What happened to Brown University student Alex Shieh, though, went well beyond that. According to Jeremy W. Peters of The New York Times, Shieh was investigated to determine whether he had violated the school’s code of conduct. Shieh’s offense was committing journalism by sending an email to 3,805 administrators in March and asking them, DOGE-like, “what tasks you performed in the past week.”

As Dominic Coletti wrote for the Foundation for Individual Rights and Expression (FIRE), which took up Shieh’s cause, Shieh was accused of misrepresenting himself by claiming that he was a reporter for The Brown Spectator, a conservative student publication — except that he was telling the truth. (The Spectator had gone on hiatus but was revived recently, so it’s possible that particular accusation was technically accurate. Not that it matters. You don’t need a news outlet to exercise your First Amendment rights.)

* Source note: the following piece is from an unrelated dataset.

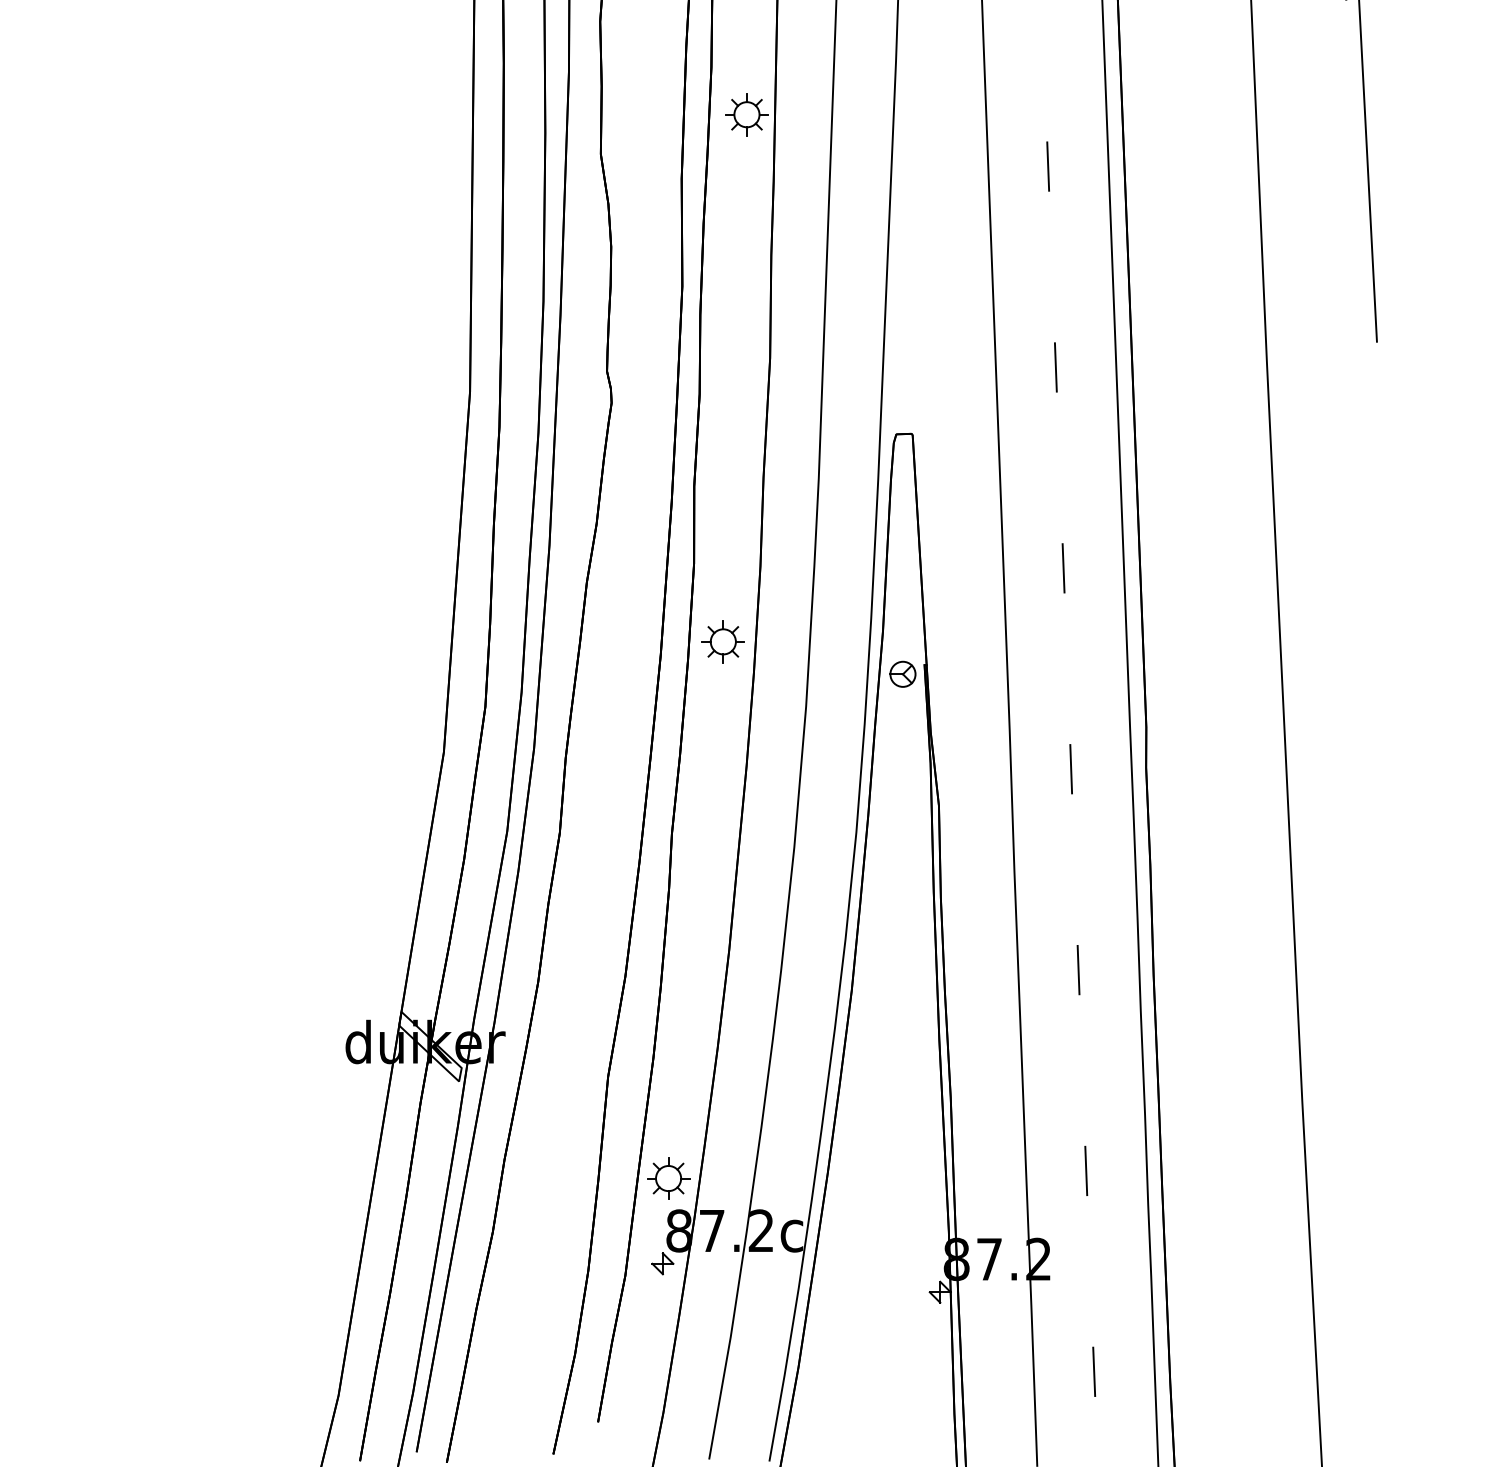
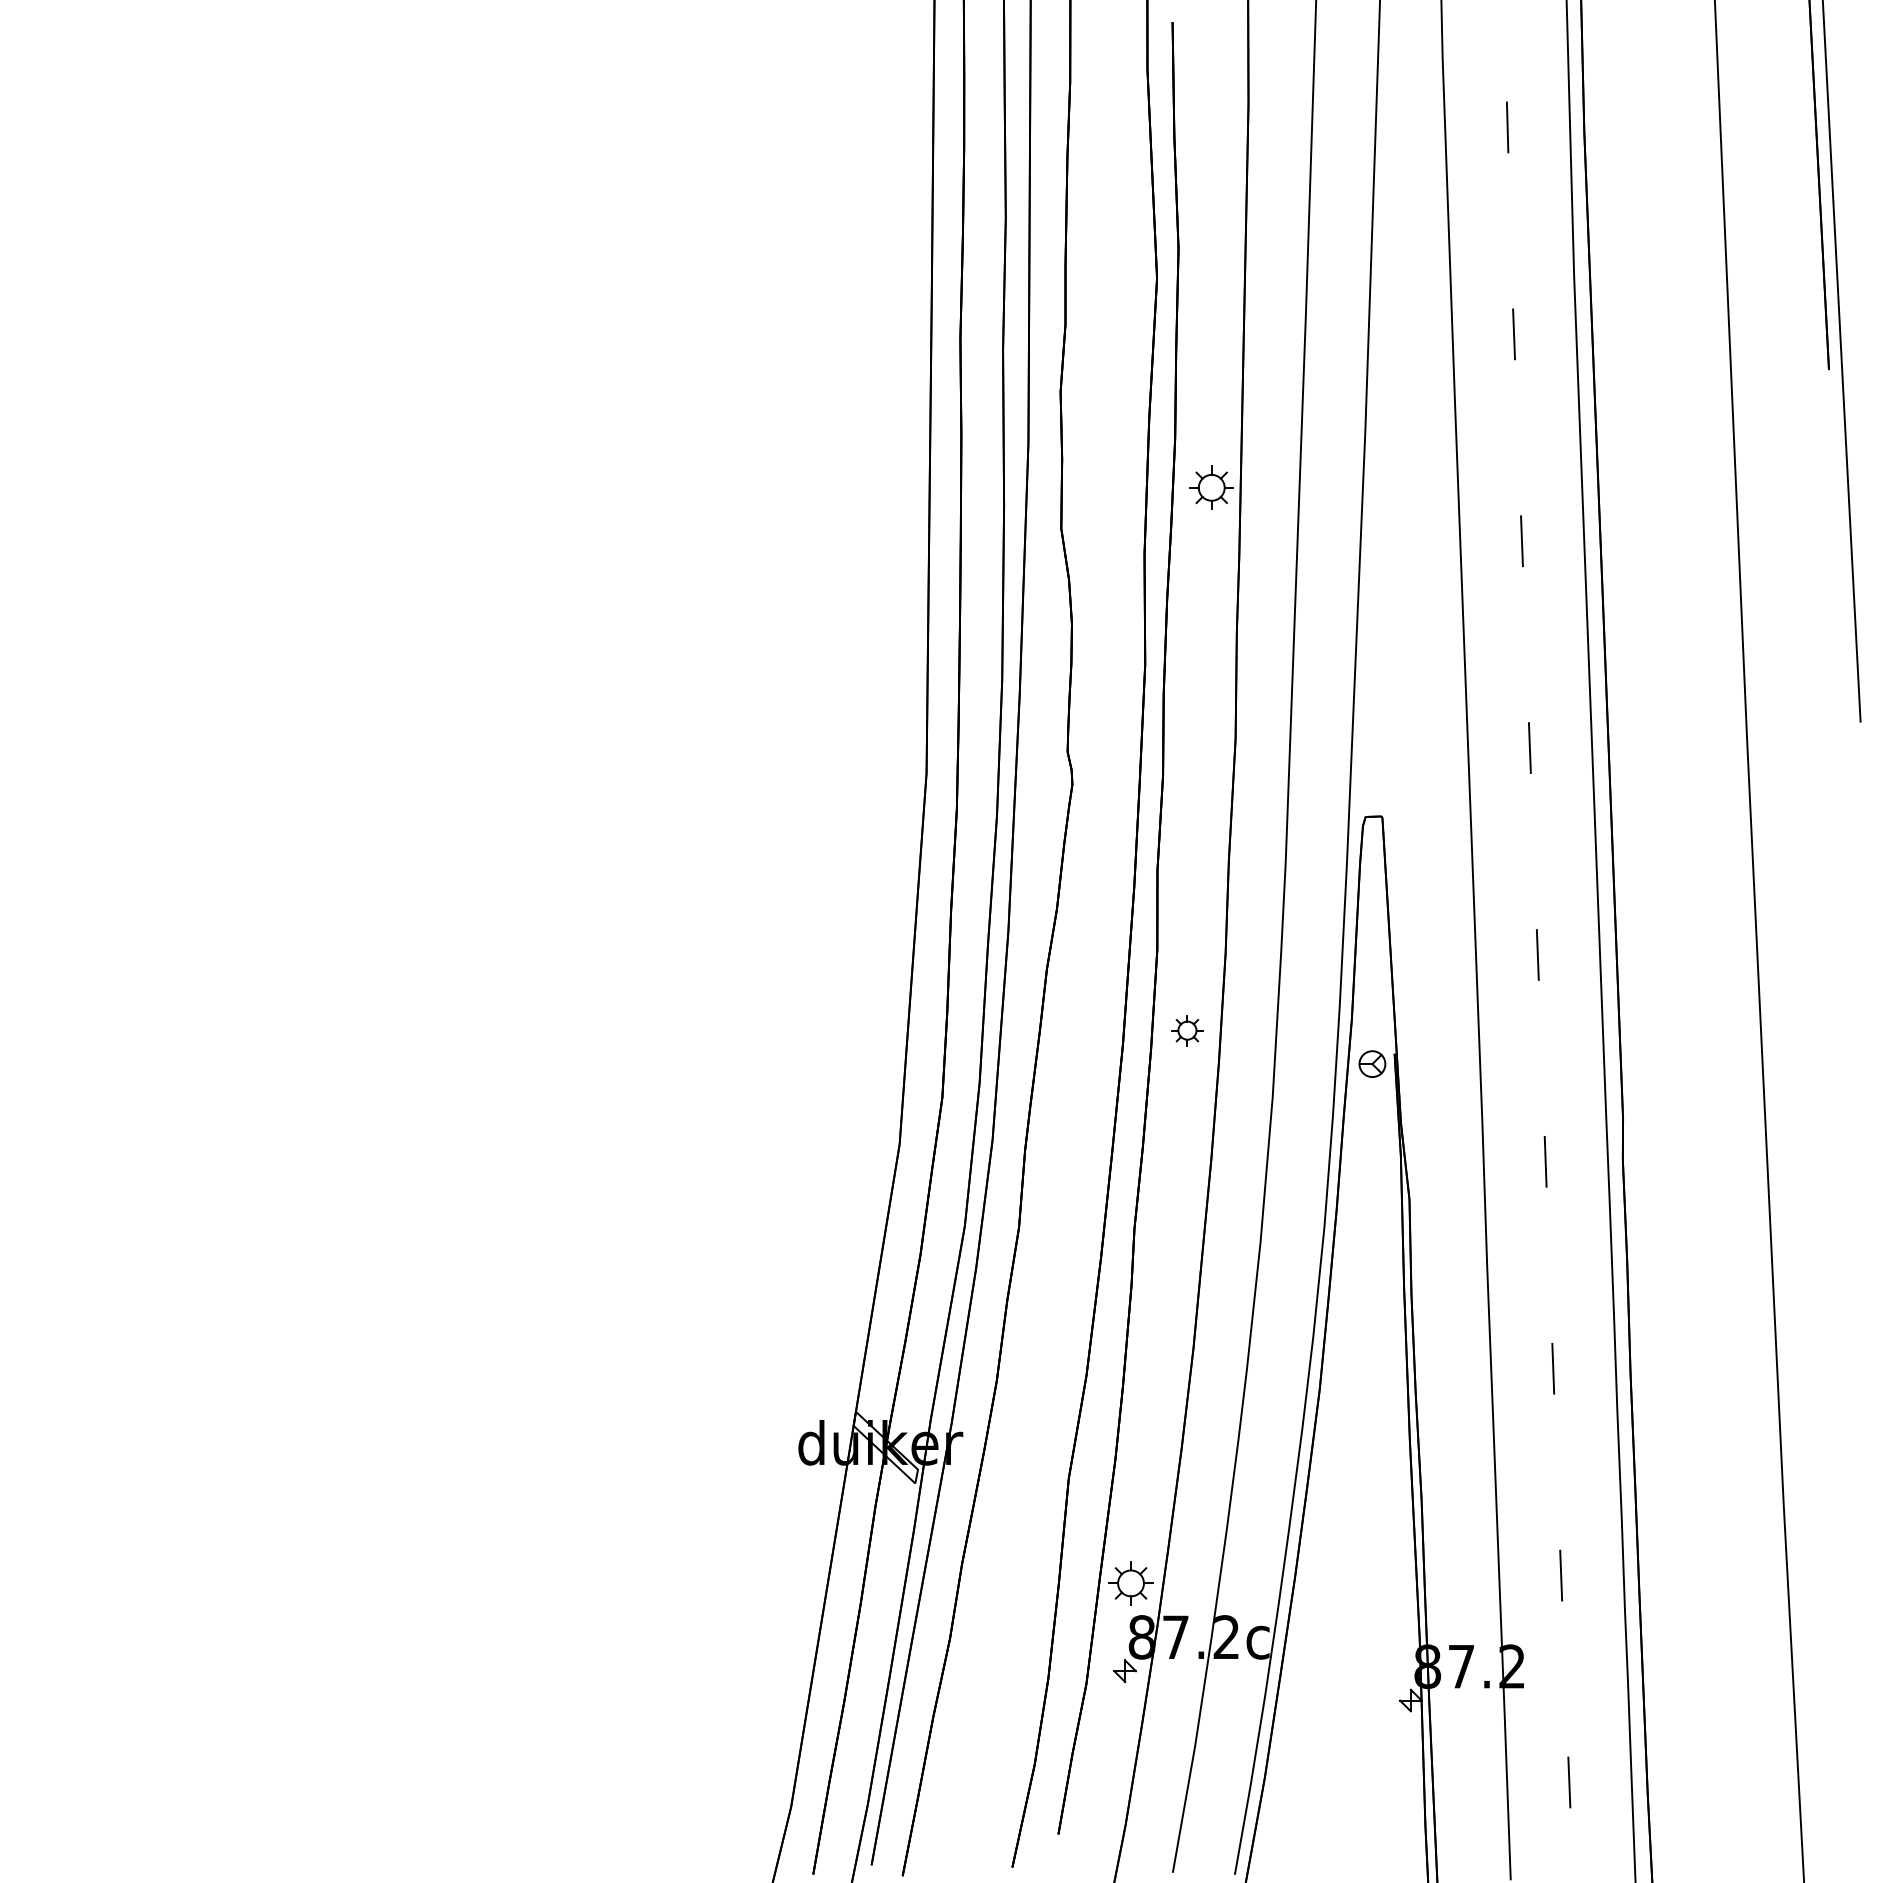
part: (723, 641) -> (1187, 1030), size x0.7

Two other students were also investigated. Though the Times reports that all three were cleared, the university administration has earned a New England Muzzle Award for its censorious approach to journalists who ask tough questions. After all, none of those administrators who were emailed had to respond, and reportedly many of them didn’t. FIRE’s Coletti writes:

Brown’s response here flies in the face of its due process and free expression guarantees, and threatens to chill student reporting on campus. Due process is essential not just to guarantee defendants a fair shake, but to uphold the legitimacy of campus disciplinary proceedings. It also acts as a bulwark protecting students’ individual liberties.

By the way, Shieh is an occasional contributor to The Boston Globe, and Globe columnist Carine Hajjar reported on his plight several weeks ago. She noted that one of Shieh’s fellow students at the Spectator criticized him because he “sorted scores of administrators, by name, into pejorative categories … all before having conducted a single interview.”

That’s pretty poor journalistic practice. It’s also protected by the First Amendment, especially at an independent publication like the Spectator, which has no ties to the university. Indeed, the administration is trying to force the paper to drop “Brown” from its name.

“Instead of chilling dissenting takes inside its community, Brown should be keener than ever to cultivate them,” Hajjar wrote. “Otherwise it’s asking for the Trump administration to swoop in with instructions.”